Exercise description: Please return the items from the line with "Follow each photo" to the line with "359.1], [0, 0, 1]] dist [-0.003390, 0.001541]", copied verbatim.
Start of Data records
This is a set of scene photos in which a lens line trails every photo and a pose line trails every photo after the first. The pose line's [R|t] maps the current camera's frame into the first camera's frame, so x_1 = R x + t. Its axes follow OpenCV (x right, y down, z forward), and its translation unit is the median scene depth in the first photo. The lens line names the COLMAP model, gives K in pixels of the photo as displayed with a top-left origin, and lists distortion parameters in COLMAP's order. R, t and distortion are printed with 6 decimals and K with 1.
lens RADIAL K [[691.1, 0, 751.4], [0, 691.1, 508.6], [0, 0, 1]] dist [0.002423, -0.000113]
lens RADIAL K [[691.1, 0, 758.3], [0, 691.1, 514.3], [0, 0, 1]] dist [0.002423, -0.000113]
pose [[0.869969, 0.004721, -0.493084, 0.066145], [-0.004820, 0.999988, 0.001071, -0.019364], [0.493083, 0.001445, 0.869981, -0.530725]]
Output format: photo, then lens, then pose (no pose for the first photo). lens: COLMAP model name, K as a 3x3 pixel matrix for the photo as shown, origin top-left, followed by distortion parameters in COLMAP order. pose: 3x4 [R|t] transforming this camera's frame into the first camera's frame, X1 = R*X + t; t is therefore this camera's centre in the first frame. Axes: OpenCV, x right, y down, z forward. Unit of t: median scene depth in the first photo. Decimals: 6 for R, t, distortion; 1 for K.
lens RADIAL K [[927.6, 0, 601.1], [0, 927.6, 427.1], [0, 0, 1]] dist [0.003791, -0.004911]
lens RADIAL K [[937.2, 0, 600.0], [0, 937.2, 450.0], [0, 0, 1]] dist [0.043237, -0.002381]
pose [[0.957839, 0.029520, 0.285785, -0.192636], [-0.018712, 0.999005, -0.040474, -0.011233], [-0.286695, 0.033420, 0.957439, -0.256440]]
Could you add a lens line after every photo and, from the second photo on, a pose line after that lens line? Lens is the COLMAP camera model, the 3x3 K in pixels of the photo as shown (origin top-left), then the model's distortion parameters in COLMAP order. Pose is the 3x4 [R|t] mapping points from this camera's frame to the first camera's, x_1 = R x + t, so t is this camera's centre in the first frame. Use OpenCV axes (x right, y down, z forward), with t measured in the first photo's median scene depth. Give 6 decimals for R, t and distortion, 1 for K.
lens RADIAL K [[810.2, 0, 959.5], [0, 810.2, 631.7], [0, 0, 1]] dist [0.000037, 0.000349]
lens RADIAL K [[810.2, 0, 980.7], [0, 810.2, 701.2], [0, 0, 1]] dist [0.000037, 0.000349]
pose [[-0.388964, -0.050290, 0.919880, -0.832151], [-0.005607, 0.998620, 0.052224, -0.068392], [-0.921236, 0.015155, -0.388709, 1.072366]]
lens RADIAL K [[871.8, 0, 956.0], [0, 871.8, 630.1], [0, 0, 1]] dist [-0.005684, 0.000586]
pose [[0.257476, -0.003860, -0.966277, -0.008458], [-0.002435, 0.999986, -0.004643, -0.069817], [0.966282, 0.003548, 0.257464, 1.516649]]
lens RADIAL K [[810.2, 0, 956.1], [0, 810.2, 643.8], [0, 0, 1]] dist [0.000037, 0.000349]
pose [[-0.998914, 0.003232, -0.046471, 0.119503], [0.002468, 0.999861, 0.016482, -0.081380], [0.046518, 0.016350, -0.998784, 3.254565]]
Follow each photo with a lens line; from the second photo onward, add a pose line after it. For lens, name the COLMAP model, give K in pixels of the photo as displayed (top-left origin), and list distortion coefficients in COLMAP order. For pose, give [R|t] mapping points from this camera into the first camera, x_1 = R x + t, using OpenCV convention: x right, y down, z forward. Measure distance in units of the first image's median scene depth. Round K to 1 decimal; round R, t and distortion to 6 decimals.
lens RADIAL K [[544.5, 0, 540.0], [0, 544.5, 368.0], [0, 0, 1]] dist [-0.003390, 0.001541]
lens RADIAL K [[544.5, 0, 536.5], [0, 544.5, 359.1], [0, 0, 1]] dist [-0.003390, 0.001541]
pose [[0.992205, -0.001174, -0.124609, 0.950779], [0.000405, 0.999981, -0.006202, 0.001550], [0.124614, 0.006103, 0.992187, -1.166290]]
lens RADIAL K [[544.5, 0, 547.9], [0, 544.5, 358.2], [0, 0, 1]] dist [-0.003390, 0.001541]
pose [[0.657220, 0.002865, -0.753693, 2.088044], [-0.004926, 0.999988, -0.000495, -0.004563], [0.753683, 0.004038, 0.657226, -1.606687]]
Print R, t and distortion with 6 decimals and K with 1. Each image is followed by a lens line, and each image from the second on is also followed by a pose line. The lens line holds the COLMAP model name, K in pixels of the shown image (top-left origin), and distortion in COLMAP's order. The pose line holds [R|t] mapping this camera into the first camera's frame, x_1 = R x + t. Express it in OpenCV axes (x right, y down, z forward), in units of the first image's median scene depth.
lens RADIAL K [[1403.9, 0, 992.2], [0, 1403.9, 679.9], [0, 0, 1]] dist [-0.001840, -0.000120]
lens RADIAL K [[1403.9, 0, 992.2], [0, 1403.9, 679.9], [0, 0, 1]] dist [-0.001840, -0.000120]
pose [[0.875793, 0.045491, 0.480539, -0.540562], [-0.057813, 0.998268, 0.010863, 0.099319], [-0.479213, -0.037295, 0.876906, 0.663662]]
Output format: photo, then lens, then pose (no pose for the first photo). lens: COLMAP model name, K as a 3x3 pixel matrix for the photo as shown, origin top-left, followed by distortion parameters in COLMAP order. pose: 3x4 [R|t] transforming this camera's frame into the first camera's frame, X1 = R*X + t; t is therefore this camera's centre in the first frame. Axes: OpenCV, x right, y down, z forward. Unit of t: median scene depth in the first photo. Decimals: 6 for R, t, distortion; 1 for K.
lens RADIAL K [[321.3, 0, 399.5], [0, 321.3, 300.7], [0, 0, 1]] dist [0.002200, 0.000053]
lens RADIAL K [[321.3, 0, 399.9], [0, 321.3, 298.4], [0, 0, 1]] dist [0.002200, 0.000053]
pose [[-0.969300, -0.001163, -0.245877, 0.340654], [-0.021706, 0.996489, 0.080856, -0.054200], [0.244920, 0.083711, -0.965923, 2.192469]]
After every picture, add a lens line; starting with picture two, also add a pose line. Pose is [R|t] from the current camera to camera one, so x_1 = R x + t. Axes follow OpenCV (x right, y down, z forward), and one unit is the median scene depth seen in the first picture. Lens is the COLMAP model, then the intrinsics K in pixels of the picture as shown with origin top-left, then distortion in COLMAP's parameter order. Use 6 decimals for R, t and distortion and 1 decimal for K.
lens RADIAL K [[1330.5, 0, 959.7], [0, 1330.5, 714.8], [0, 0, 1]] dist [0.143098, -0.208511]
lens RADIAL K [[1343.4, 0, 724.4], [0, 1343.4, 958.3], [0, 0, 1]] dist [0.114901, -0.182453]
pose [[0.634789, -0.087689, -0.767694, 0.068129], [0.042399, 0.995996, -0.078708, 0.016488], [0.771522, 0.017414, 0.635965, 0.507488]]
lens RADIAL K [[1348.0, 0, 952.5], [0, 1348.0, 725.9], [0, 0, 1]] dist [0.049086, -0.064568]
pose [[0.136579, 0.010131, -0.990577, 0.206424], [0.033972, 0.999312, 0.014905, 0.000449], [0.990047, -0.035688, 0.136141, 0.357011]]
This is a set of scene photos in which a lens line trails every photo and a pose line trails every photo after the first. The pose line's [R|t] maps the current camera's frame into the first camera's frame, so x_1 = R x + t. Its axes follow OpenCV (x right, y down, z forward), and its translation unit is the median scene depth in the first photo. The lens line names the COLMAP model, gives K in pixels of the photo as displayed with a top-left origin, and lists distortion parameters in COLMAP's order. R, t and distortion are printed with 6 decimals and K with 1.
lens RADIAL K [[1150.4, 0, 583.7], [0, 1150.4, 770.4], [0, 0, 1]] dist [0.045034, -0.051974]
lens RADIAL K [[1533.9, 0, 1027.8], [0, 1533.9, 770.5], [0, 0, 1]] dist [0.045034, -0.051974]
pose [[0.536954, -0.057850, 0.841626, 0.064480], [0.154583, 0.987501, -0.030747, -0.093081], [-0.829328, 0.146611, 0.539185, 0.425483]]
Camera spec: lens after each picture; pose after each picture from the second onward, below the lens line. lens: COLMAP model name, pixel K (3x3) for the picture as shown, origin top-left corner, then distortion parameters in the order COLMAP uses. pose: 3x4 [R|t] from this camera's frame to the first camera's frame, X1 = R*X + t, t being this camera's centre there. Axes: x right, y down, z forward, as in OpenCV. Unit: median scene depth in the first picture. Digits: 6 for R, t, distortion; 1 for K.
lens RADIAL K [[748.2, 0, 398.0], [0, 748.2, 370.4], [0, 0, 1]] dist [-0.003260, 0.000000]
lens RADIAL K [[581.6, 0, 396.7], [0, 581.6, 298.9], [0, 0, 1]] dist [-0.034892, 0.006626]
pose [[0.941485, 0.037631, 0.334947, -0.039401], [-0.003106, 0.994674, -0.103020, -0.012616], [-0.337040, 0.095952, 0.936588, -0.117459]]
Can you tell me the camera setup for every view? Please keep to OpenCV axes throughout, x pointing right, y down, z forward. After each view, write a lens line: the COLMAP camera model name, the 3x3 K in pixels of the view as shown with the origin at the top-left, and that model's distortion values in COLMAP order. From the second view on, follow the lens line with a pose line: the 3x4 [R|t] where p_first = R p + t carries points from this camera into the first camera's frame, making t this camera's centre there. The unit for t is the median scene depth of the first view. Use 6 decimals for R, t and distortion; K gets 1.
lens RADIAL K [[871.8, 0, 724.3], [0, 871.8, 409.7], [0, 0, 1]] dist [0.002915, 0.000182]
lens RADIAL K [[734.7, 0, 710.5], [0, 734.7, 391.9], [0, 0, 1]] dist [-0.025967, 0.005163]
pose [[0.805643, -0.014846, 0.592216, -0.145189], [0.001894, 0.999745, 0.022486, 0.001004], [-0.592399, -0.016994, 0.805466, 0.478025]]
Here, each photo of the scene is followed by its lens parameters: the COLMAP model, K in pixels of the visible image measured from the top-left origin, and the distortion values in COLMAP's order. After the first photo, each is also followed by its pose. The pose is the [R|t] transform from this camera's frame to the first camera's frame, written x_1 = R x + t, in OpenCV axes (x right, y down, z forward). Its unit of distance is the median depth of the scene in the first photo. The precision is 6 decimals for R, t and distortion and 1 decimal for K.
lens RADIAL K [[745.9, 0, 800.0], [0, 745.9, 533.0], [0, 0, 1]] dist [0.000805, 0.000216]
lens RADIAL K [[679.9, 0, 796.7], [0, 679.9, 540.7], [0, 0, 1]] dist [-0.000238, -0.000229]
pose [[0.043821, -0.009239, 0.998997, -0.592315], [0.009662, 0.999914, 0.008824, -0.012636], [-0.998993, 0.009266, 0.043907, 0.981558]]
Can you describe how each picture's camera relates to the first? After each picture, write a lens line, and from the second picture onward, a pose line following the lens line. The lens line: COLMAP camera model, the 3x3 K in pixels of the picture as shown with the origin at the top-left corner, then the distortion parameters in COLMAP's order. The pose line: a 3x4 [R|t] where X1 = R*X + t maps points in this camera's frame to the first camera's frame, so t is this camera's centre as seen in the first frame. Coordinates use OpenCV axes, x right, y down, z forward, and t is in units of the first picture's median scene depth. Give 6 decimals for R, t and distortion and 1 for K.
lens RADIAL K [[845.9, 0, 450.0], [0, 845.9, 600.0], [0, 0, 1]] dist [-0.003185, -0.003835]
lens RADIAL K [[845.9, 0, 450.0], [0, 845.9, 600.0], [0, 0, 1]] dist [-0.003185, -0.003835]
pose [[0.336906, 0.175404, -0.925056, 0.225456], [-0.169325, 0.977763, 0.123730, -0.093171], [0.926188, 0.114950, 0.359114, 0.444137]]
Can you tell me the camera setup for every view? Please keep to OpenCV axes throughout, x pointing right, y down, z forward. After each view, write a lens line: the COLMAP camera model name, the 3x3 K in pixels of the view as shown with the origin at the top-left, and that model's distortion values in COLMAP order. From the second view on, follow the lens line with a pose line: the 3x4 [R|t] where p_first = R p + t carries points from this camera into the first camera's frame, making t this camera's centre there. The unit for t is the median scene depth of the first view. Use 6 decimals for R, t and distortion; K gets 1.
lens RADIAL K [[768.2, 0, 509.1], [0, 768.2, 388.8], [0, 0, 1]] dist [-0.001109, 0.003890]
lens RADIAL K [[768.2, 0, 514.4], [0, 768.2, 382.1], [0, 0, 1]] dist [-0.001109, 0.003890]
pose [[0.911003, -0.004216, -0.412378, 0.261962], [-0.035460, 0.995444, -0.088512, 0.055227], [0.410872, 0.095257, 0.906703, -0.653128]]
End of Data records
Reply:
Follow each photo with a lens line; from the second photo onward, add a pose line after it. For lens, name the COLMAP model, give K in pixels of the photo as displayed (top-left origin), and list distortion coefficients in COLMAP order. For pose, give [R|t] mapping points from this camera into the first camera, x_1 = R x + t, using OpenCV convention: x right, y down, z forward. Measure distance in units of the first image's median scene depth. Round K to 1 decimal; round R, t and distortion to 6 decimals.
lens RADIAL K [[544.5, 0, 540.0], [0, 544.5, 368.0], [0, 0, 1]] dist [-0.003390, 0.001541]
lens RADIAL K [[544.5, 0, 536.5], [0, 544.5, 359.1], [0, 0, 1]] dist [-0.003390, 0.001541]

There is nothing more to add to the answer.